# nuisance mink...



## NDTerminator (Aug 20, 2003)

Guys,
Been a few years since I trapped and back then I was a snare-man pretty much only after fox & coyote, but a nuisance mink is forcing my hand.

The nasty critter has taken up residence under the pump house adjoining one of our chicken coops and has killed 7 guineas & chickens in the last 10 days.

Two days ago using my smallest diameter snares I booby trapped the holes he looks to be using to come & go and last night we moved the remaining birds into another coop.

I borrowed a couple 110 Conibears today and figuring in for a penny in for a pound, ordered up some of my own 110's & 220's, some holders, and a safety & setting kit. I'm going to replace the snares with a couple 110's when I get home tonight. I'm thinking the best bait in this case would be a live bird so will put one back out in the coop.
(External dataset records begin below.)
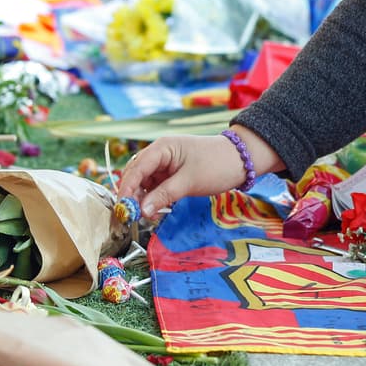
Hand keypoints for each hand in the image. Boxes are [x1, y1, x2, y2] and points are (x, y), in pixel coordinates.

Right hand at [118, 128, 284, 219]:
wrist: (242, 161)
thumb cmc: (217, 165)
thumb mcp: (189, 182)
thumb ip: (163, 195)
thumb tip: (141, 211)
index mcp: (161, 148)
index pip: (135, 169)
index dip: (126, 190)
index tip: (122, 210)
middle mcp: (159, 154)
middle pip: (135, 175)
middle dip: (133, 195)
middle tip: (134, 217)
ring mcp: (165, 164)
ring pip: (144, 183)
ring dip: (143, 199)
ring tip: (148, 216)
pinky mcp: (172, 174)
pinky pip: (156, 186)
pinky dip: (154, 198)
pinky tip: (157, 210)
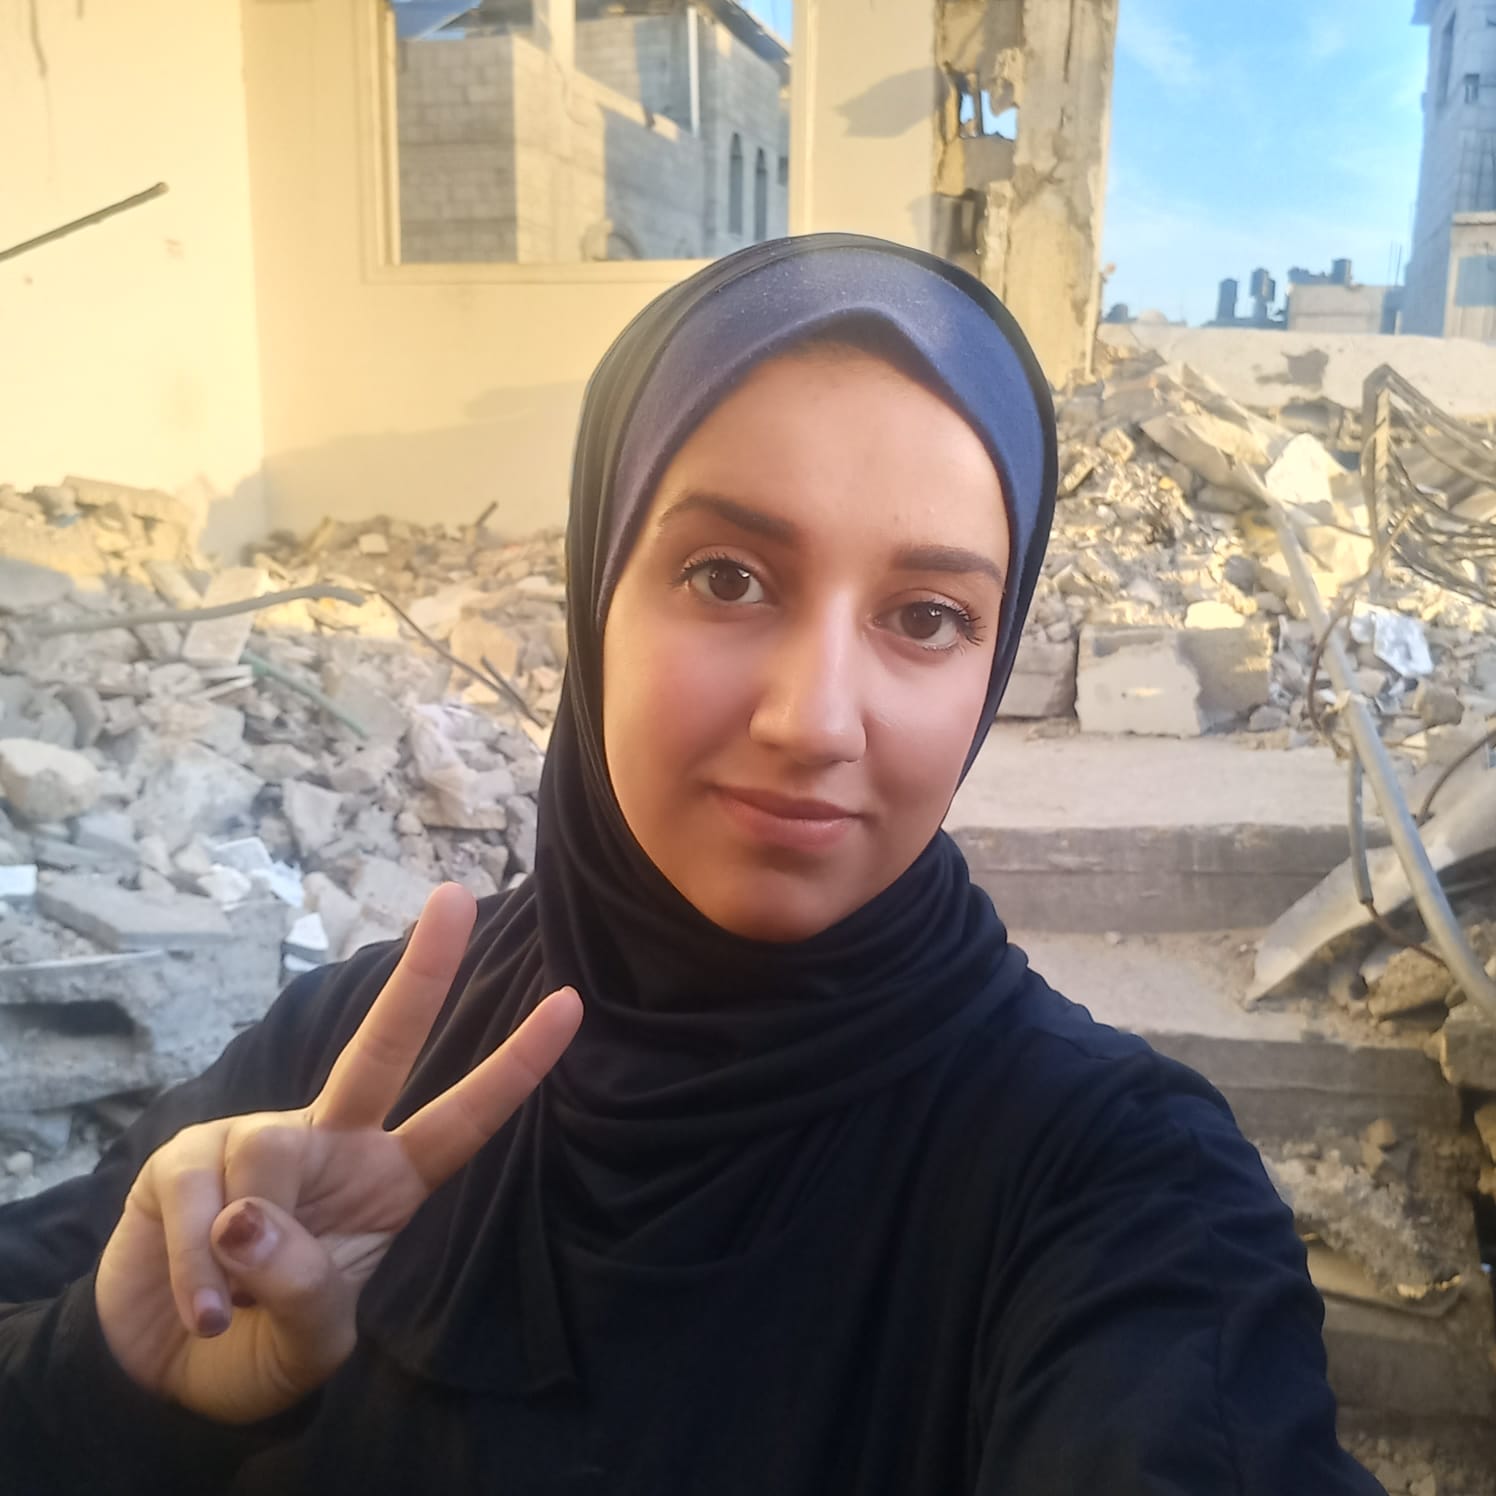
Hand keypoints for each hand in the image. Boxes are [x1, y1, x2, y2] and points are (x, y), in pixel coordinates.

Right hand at [94, 883, 581, 1424]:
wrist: (166, 1380)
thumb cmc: (264, 1347)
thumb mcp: (314, 1340)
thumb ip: (306, 1288)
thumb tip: (246, 1218)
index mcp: (390, 1181)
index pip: (464, 1120)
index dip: (515, 1067)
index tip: (572, 1005)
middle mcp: (335, 1143)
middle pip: (384, 1046)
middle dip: (422, 973)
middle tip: (454, 898)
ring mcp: (259, 1142)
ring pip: (268, 1149)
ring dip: (249, 1241)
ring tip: (232, 1305)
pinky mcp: (184, 1158)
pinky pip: (197, 1195)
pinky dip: (196, 1265)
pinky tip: (203, 1308)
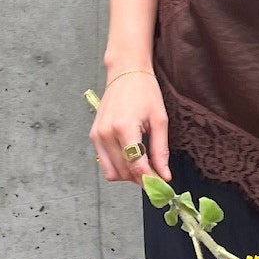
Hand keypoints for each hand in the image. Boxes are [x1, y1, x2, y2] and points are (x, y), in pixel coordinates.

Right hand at [90, 70, 171, 184]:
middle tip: (157, 176)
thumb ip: (160, 150)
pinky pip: (104, 162)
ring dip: (128, 175)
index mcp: (124, 127)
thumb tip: (164, 175)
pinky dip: (119, 166)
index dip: (150, 179)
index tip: (162, 186)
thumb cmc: (145, 91)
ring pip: (111, 172)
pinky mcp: (93, 135)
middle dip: (141, 179)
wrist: (125, 72)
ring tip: (144, 165)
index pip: (136, 165)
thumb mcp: (159, 120)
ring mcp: (97, 135)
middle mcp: (106, 133)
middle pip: (123, 172)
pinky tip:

Never did much with Conibears but I recall bucket sets for ***** using 220's were pretty effective. I'm curious if anyone uses bucket sets for mink and if so, what you use for bait...


----------



## ND trapper (Nov 14, 2006)

Trapping and snaring season for mink closed on March 8. I would contact the game and fish to see what options you have since you are losing property to this mink.


----------



## NDTerminator (Aug 20, 2003)

Well aware of that, but as with any depredation of this nature taking out the critter is permissible. Might want to read that first sentence of your signature...


----------



## ND trapper (Nov 14, 2006)

NDTerminator said:


> Well aware of that,


You said it had been a few years since you have trapped so I wasn't aware that you were aware of that.



NDTerminator said:


> Might want to read that first sentence of your signature...


I was just trying to help. You might want to rethink about who is jumping to conclusions here.


----------



## xdeano (Jan 14, 2005)

having any luck?

things you could use as bait...
mice, rabbits, muskrats, poultry flesh, eggs.

I've never caught them in buckets. But wooden cubby boxes with at 120. The back of the box should be open with heavy metal screen covering it, so it looks see through. You can also put 1.5 or 1.75 coil spring traps in the opening of the pen that it has been coming in for the birds. Blind set it just on the outside the coop right at the opening. You can also make pocket sets, dig a hole as if something is trying to borrow under the coop and throw some flesh down the hole and throw a few feathers in the hole for eye appeal. A 120 in the opening will also work. Snares can be hit or miss, but they work as well.

good luck. 
Deano


----------



## NDTerminator (Aug 20, 2003)

Fair enough, Trapper. My apologies... :beer:

Since I've first posted I've now lost onto a dozen birds, including all my gamebirds but for one pheasant and a chukar. I revised my guess from mink to weasel as the cuplrit managed to walk through 110 Connies w/o triggering them, or if they fired, w/o getting caught...

On Sat evening we were doing dishes when out the kitchen window I saw a white weasel inside the gamebird coop feeding on a pheasant carcass I had left there for bait in a 110 set. I was able to get out the door and caught the little runt as he came out from under the attached birdhouse. He got a 20 grain 17HMR that turned his insides outside. Even the 17HMR is overkill for a weasel... 

I put the bird carcass back in place and made sure the 110 was still set. The next day it was fired and the bird carcass drug back back behind the set... :******: Shouldn't surprise me; in the old days where I caught one weasel, I usually got several.

Used to catch a lot of weasels as a kid with rat trap sets, so I bought a few and will build some weasel boxes tonight....


----------



## trapperbo (Mar 18, 2009)

I would try a foothold.


----------



## ray12 (May 29, 2009)

You can snare mink  But i do not know how easy it would be


----------



## Snowgooser (Mar 28, 2008)

I saw a little trick in a mail order trapping catalog. It was a piece of thin wire that ran down in a loop between the trigger points of a connibear to prevent the weasel or mink from going under it. You can also just use a rat trap with a piece of meat wired on it. caught tons of weasels when I was a kid like that.


----------



## xdeano (Jan 14, 2005)

Snowgooser,

Another little trick is to hammer the trigger ends flat just at the ends, drill small holes in the flat part and string a piece of 8 - 12lb test between the trigger tines.

It makes an invisible trigger, works like a charm.

xdeano


----------



## Snowgooser (Mar 28, 2008)

That would work good too. The ad they used to promote the thing I saw said that a test mink went under a 100 trigger several times without setting it it off. Mono would work really well I bet, no need for scent control like metal.


----------